=== Section Start ===
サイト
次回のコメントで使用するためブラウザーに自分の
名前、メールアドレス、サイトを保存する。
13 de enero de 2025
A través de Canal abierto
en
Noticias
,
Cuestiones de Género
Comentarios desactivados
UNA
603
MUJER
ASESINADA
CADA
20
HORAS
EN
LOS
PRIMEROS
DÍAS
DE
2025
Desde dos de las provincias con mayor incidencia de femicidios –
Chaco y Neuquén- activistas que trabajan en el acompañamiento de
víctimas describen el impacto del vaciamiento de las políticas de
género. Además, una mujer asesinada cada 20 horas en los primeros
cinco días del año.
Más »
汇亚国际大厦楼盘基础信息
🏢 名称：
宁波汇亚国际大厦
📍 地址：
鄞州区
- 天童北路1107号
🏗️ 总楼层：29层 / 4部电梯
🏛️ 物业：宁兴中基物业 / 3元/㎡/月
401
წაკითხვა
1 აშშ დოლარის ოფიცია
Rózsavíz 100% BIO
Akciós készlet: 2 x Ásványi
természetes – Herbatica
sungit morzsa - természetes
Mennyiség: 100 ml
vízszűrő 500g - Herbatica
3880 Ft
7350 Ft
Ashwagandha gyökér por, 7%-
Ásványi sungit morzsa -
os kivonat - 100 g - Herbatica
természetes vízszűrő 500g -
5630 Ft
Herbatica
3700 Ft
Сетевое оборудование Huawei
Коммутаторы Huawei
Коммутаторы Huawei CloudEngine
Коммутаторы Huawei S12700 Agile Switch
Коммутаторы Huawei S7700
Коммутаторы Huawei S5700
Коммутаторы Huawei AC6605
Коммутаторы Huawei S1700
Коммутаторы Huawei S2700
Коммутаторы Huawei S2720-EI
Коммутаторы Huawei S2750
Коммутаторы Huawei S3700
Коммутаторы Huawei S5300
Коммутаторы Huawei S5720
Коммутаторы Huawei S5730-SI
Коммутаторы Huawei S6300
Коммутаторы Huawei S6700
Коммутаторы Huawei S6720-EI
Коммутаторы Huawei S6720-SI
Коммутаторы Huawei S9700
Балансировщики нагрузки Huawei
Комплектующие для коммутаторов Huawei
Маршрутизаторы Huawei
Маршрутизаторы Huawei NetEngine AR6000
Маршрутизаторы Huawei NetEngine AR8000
=== Section End ===
> Task to carry out
Copy every line of text from the records above, in order, keeping the wording, spelling, and punctuation unchanged.

> Solution
サイト
次回のコメントで使用するためブラウザーに自分の
名前、メールアドレス、サイトを保存する。
13 de enero de 2025
A través de Canal abierto
en
Noticias
,
Cuestiones de Género
Comentarios desactivados
UNA
603
MUJER
ASESINADA
CADA
20
HORAS
EN
LOS
PRIMEROS
DÍAS
DE
2025
Desde dos de las provincias con mayor incidencia de femicidios –
Chaco y Neuquén- activistas que trabajan en el acompañamiento de
víctimas describen el impacto del vaciamiento de las políticas de
género. Además, una mujer asesinada cada 20 horas en los primeros
cinco días del año.
Más »
汇亚国际大厦楼盘基础信息
🏢 名称：
宁波汇亚国际大厦
📍 地址：
鄞州区
- 天童北路1107号
🏗️ 总楼层：29层 / 4部电梯
🏛️ 物业：宁兴中基物业 / 3元/㎡/月
401
წაკითხვა
1 აშშ დოლარის ოფიცია
Rózsavíz 100% BIO
Akciós készlet: 2 x Ásványi
természetes – Herbatica
sungit morzsa - természetes
Mennyiség: 100 ml
vízszűrő 500g - Herbatica
3880 Ft
7350 Ft
Ashwagandha gyökér por, 7%-
Ásványi sungit morzsa -
os kivonat - 100 g - Herbatica
természetes vízszűrő 500g -
5630 Ft
Herbatica
3700 Ft
Сетевое оборудование Huawei
Коммутаторы Huawei
Коммутаторы Huawei CloudEngine
Коммутаторы Huawei S12700 Agile Switch
Коммутаторы Huawei S7700
Коммутаторы Huawei S5700
Коммутаторы Huawei AC6605
Коммутаторы Huawei S1700
Коммутаторы Huawei S2700
Коммутаторы Huawei S2720-EI
Коммутаторы Huawei S2750
Коммутаторы Huawei S3700
Коммутаторы Huawei S5300
Коммутаторы Huawei S5720
Коммутаторы Huawei S5730-SI
Коммутаторы Huawei S6300
Коммутаторы Huawei S6700
Коммутаторы Huawei S6720-EI
Коммутаторы Huawei S6720-SI
Коммутаторы Huawei S9700
Балансировщики нагрузки Huawei
Комплектующие для коммутаторов Huawei
Маршрутизаторы Huawei
Маршрутизаторы Huawei NetEngine AR6000
Маршрутизаторы Huawei NetEngine AR8000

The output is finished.